第71期王座戦挑決トーナメント2回戦 ●村田顕弘六段 〇藤井聡太竜王名人
新村田システムを採用した村田六段が、絶対王者の八冠達成を阻止するかと思われた大激戦でした。絶体絶命と思われた藤井竜王名人が終盤に放った△6四銀は、多くのプロも気付かなかった今年度最高の名手だったと思います。

第94期棋聖戦五番勝負第二局 〇佐々木大地七段 ●藤井聡太棋聖
終盤まで形勢が二転三転する熱戦となり、藤井棋聖が竜切りの大技で勝負を決めたかに見えましたが、佐々木七段が▲5五角という渾身の返し技でタイトル戦初勝利を掴み取りました。

第71期王座戦挑戦者決定戦 〇藤井聡太竜王名人 ●豊島将之九段
藤井竜王名人が先攻して優勢となり、豊島九段が玉を中段に逃れて逆転する熱戦となりました。両者1分将棋となってからも50手以上激戦が続きましたが、最後は藤井竜王名人が王手を続けながら自玉の詰めろを逃れて挑戦権を獲得しました。

第64期王位戦七番勝負第五局 〇藤井聡太王位 ●佐々木大地七段
終盤まで難解な局面が続く中、藤井王位が▲2四歩と垂らした一手は、AI的には評価値を落としましたが、実質的に王位防衛を決める一着となりました。

第71期王座戦五番勝負第四局 ●永瀬拓矢王座 〇藤井聡太竜王名人
永瀬王座が周到に準備した研究将棋でリードを奪い、評価値99%とフルセットに持ち込んだかと思われました。藤井竜王名人は最終盤の永瀬王座の痛恨の一手を見逃さず、全八冠制覇という偉業を達成した歴史的な一局となりました。

第36期竜王戦七番勝負第四局 〇藤井聡太竜王 ●伊藤匠七段
激しく駒を取り合う華々しい攻防となり、伊藤七段がわずかに優勢の局面もありましたが、最後は藤井竜王が詰将棋の様に美しい即詰みで防衛となりました。

第49期棋王戦五番勝負第二局 ●伊藤匠七段 〇藤井聡太棋王
第一局を持将棋に持ち込んだ伊藤七段が、深い研究に基づき積極的に踏み込みわずかに優勢となりましたが、藤井棋王は先手の竜を封じて形勢を入れ替え、鮮やかに寄せ切ってシリーズの流れを手繰り寄せました。

第73回NHK杯トーナメント本戦決勝 〇佐々木勇気八段 ●藤井聡太NHK杯
佐々木八段が深い研究により形勢をリードし、持ち時間でも大差を付けました。藤井NHK杯は決め手を与えず形勢を入れ替えましたが、佐々木八段は猛攻を凌いで再逆転し、169手の死闘を制しました。

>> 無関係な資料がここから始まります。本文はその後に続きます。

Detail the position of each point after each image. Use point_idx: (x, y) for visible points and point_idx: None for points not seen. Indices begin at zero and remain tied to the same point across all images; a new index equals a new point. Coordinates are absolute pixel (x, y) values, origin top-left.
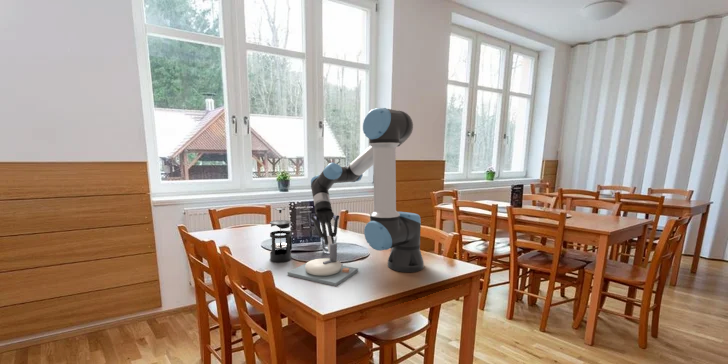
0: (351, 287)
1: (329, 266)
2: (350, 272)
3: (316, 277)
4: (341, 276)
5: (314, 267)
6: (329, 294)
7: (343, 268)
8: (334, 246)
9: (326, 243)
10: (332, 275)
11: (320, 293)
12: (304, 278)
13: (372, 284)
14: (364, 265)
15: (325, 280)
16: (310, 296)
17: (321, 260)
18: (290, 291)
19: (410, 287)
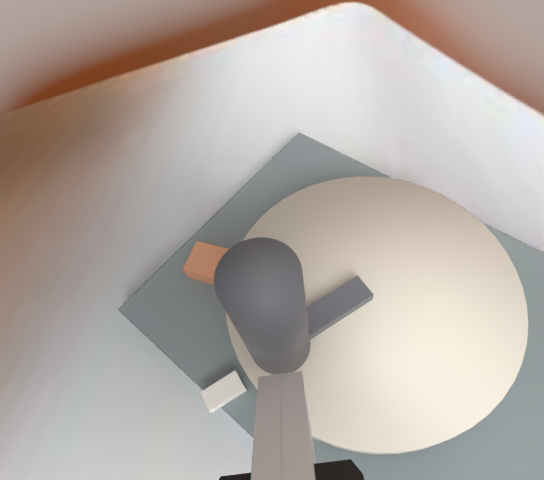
0: (231, 132)
1: (321, 235)
2: (189, 246)
3: None
4: (256, 198)
5: (434, 228)
6: (334, 87)
7: None
8: (253, 244)
9: (342, 468)
10: None
11: (373, 94)
12: None
13: (131, 150)
14: (28, 431)
15: (350, 159)
16: (414, 77)
17: (388, 384)
18: (519, 114)
19: (5, 119)
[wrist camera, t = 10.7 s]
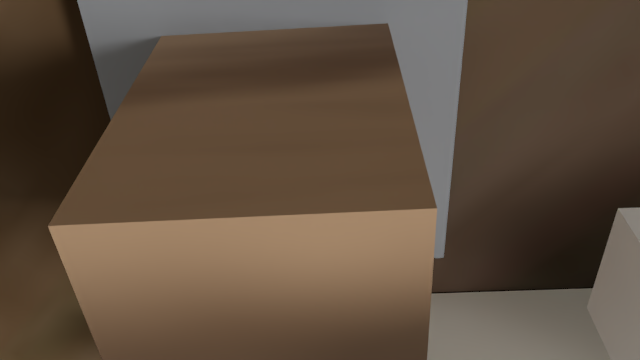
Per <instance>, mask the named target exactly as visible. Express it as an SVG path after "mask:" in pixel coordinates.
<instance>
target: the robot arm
mask: <svg viewBox="0 0 640 360" xmlns="http://www.w3.org/2000/svg"><path fill="white" fill-rule="evenodd" d="M587 309H588V311H589V313H590V315H591V318H592V320H593V322H594V324H595V326H596V328H597V331H598V333H599V335H600V337H601V339H602V341H603V344H604V346H605V348H606V350H607V352H608V354H609V357H610V359H611V360H640V208H618V210H617V213H616V216H615V219H614V222H613V226H612V229H611V232H610V235H609V238H608V242H607V245H606V248H605V251H604V254H603V258H602V261H601V264H600V267H599V270H598V273H597V277H596V280H595V283H594V286H593V289H592V293H591V296H590V299H589V302H588V305H587Z"/></svg>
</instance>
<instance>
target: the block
mask: <svg viewBox="0 0 640 360" xmlns="http://www.w3.org/2000/svg"><path fill="white" fill-rule="evenodd" d="M436 218H437V206H436V202H435V198H434V195H433V191H432V187H431V183H430V180H429V176H428V172H427V168H426V164H425V161H424V157H423V153H422V149H421V146H420V142H419V138H418V134H417V131H416V127H415V123H414V119H413V115H412V112H411V108H410V104H409V100H408V97H407V93H406V89H405V85H404V82H403V78H402V74H401V70H400V66H399V63H398V59H397V55H396V51H395V48H394V44H393V40H392V36H391V33H390V29H389V25H388V23H386V24H368V25H350V26H332V27H314V28H296V29H278V30H260V31H242V32H224V33H206V34H188V35H170V36H161V38H160V39H159V41H158V43H157V44H156V46H155V48H154V49H153V51H152V53H151V54H150V56H149V58H148V59H147V61H146V63H145V64H144V66H143V68H142V69H141V71H140V73H139V74H138V76H137V78H136V79H135V81H134V83H133V84H132V86H131V88H130V89H129V91H128V93H127V94H126V96H125V98H124V99H123V101H122V103H121V104H120V106H119V108H118V110H117V111H116V113H115V115H114V116H113V118H112V120H111V121H110V123H109V125H108V126H107V128H106V130H105V131H104V133H103V135H102V136H101V138H100V140H99V141H98V143H97V145H96V146H95V148H94V150H93V151H92V153H91V155H90V156H89V158H88V160H87V161H86V163H85V165H84V166H83V168H82V170H81V171H80V173H79V175H78V176H77V178H76V180H75V181H74V183H73V185H72V186H71V188H70V190H69V191H68V193H67V195H66V196H65V198H64V200H63V201H62V203H61V205H60V206H59V208H58V210H57V211H56V213H55V215H54V216H53V218H52V220H51V221H50V223H49V225H48V228H49V230H50V233H51V235H52V238H53V240H54V242H55V245H56V247H57V250H58V252H59V255H60V257H61V260H62V262H63V265H64V267H65V270H66V272H67V275H68V277H69V279H70V282H71V284H72V287H73V289H74V292H75V294H76V297H77V299H78V302H79V304H80V307H81V309H82V311H83V314H84V316H85V319H86V321H87V324H88V326H89V329H90V331H91V334H92V336H93V339H94V341H95V344H96V346H97V348H98V351H99V353H100V356H101V358H102V360H427V352H428V337H429V322H430V308H431V293H432V278H433V263H434V248H435V233H436Z"/></svg>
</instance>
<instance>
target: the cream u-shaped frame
mask: <svg viewBox="0 0 640 360" xmlns="http://www.w3.org/2000/svg"><path fill="white" fill-rule="evenodd" d="M592 289H593V288H585V289H555V290H525V291H494V292H464V293H434V294H431V308H430V322H429V337H428V352H427V360H611V359H610V357H609V354H608V352H607V350H606V348H605V346H604V344H603V341H602V339H601V337H600V335H599V333H598V331H597V328H596V326H595V324H594V322H593V320H592V318H591V315H590V313H589V311H588V309H587V305H588V302H589V299H590V296H591V293H592Z"/></svg>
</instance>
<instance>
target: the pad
mask: <svg viewBox="0 0 640 360" xmlns="http://www.w3.org/2000/svg"><path fill="white" fill-rule="evenodd" d="M77 2H78V5H79V9H80V13H81V16H82V20H83V23H84V27H85V30H86V34H87V38H88V41H89V45H90V48H91V52H92V55H93V59H94V63H95V66H96V70H97V73H98V77H99V81H100V84H101V88H102V91H103V95H104V98H105V102H106V106H107V109H108V113H109V116H110V120H112V118H113V116H114V115H115V113H116V111H117V110H118V108H119V106H120V104H121V103H122V101H123V99H124V98H125V96H126V94H127V93H128V91H129V89H130V88H131V86H132V84H133V83H134V81H135V79H136V78H137V76H138V74H139V73H140V71H141V69H142V68H143V66H144V64H145V63H146V61H147V59H148V58H149V56H150V54H151V53H152V51H153V49H154V48H155V46H156V44H157V43H158V41H159V39H160V38H161V36H170V35H188V34H206V33H224V32H242V31H260V30H278V29H296V28H314V27H332V26H350V25H368V24H386V23H388V25H389V29H390V33H391V36H392V40H393V44H394V48H395V51H396V55H397V59H398V63H399V66H400V70H401V74H402V78H403V82H404V85H405V89H406V93H407V97H408V100H409V104H410V108H411V112H412V115H413V119H414V123H415V127H416V131H417V134H418V138H419V142H420V146H421V149H422V153H423V157H424V161H425V164H426V168H427V172H428V176H429V180H430V183H431V187H432V191H433V195H434V198H435V202H436V206H437V218H436V233H435V248H434V258H444V249H445V238H446V227H447V216H448V206H449V195H450V184H451V173H452V163H453V152H454V141H455V131H456V120H457V109H458V98H459V88H460V77H461V66H462V56H463V45H464V34H465V23H466V13H467V2H468V0H77Z"/></svg>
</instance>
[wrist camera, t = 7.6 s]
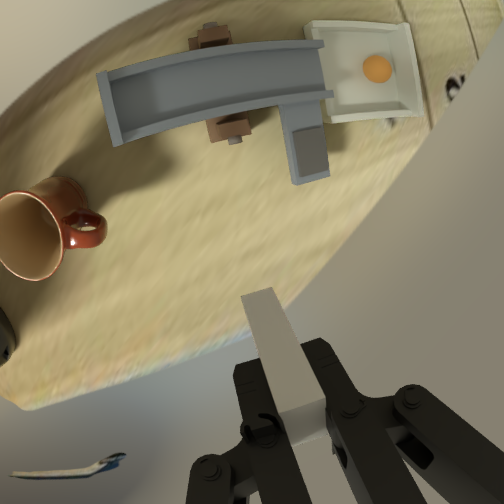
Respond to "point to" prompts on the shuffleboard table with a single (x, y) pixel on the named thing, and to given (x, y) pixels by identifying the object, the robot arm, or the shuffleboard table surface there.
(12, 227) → the mug
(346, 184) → the shuffleboard table surface
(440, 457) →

名局賞は従来タイトル戦の中から選ばれることが多いですが、敢えて今年度は王座戦挑決トーナメント2回戦の藤井竜王名人vs村田(顕)六段戦を本命に挙げたいと思います。村田六段が棋士人生を懸けてAIとは一線を画す独自戦法で臨み、追い詰められた藤井竜王名人がAIには思いつけないであろう勝負手を連発して逆転するという、人間同士が創り出す最高の名勝負だったと思います。
対抗には、棋聖戦第二局の佐々木(大)七段vs藤井棋聖を挙げたいと思います。タイトル戦初登場の佐々木七段が、藤井棋聖の大技にカウンターを決め、シリーズを大いに盛り上げました。
歴史が創られた舞台として、史上最年少名人誕生となった名人戦第五局の藤井竜王vs渡辺(明)名人や、史上初の全八冠誕生となった王座戦第四局の藤井竜王名人vs永瀬王座も、選考対象として議論されるかもしれません。